Wilson also revealed in a 2004 interview with Canada’s National Post Business Magazine that he came up with the name Lululemon because it has three “L” letters in it, and found it “funny” watching Japanese people pronounce the name.
“L is not in their vocabulary. It’s a tough pronunciation for them. So I thought, next time I have a company, I’ll make a name with three Ls and see if I can get three times the money,” Wilson told National Post Business Magazine. “It’s kind of exotic for them. I was playing with Ls and I came up with Lululemon. It’s funny to watch them try to say it.”
In 2020, after Black Lives Matter protests made waves across the nation which brought to light several inequities Black people face across different communities, Lululemon announced in June of that year that it was committing to “inclusion, diversity, equity, and action.” One of its promises in its new mission was that it will use its brand to “advocate for change.”

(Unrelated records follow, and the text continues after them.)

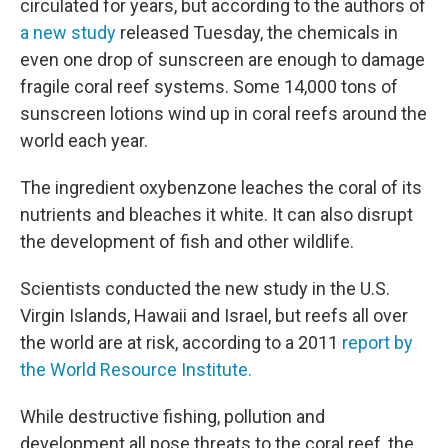
circulated for years, but according to the authors of
a new study
released Tuesday, the chemicals in
even one drop of sunscreen are enough to damage
fragile coral reef systems. Some 14,000 tons of
sunscreen lotions wind up in coral reefs around the
world each year.
The ingredient oxybenzone leaches the coral of its
nutrients and bleaches it white. It can also disrupt
the development of fish and other wildlife.
Scientists conducted the new study in the U.S.
Virgin Islands, Hawaii and Israel, but reefs all over
the world are at risk, according to a 2011
report by
the World Resource Institute.
While destructive fishing, pollution and
development all pose threats to the coral reef, the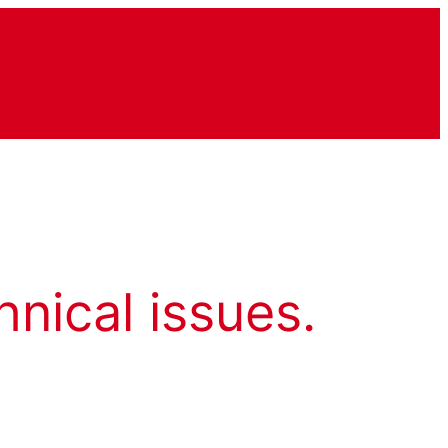
hnical issues.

Later that year, the company followed up on this commitment by claiming that it equipped its stores with signage that stands against discrimination.
“As a part of our promise to leverage our platform to communicate with our community, amplify diverse voices and galvanize our community to act — we outfitted our stores with signage that states our stance against racism, discrimination, harassment, and hate and created house rules for our social media channels that echo our no-tolerance policy of these behaviors,” said Lululemon CEO Calvin McDonald in an update on the comapny’s website.
The company also extended its clothing size range in 2020 by introducing sizes 0-20.
In 2021, Lululemon also announced its Global Run campaign, to show that runners can come in many shapes and sizes, and even recruited anti-racism activist Mirna Valerio as an ambassador for the company.
Despite Lululemon’s many efforts to expand diversity and inclusion within its branding, a recent report from the Business of Fashion shows that the company may still have more work to do, particularly in its own company culture.
The report revealed that 14 current and former Lululemon employees allegedly found the culture at the company “unwelcoming of Black people.”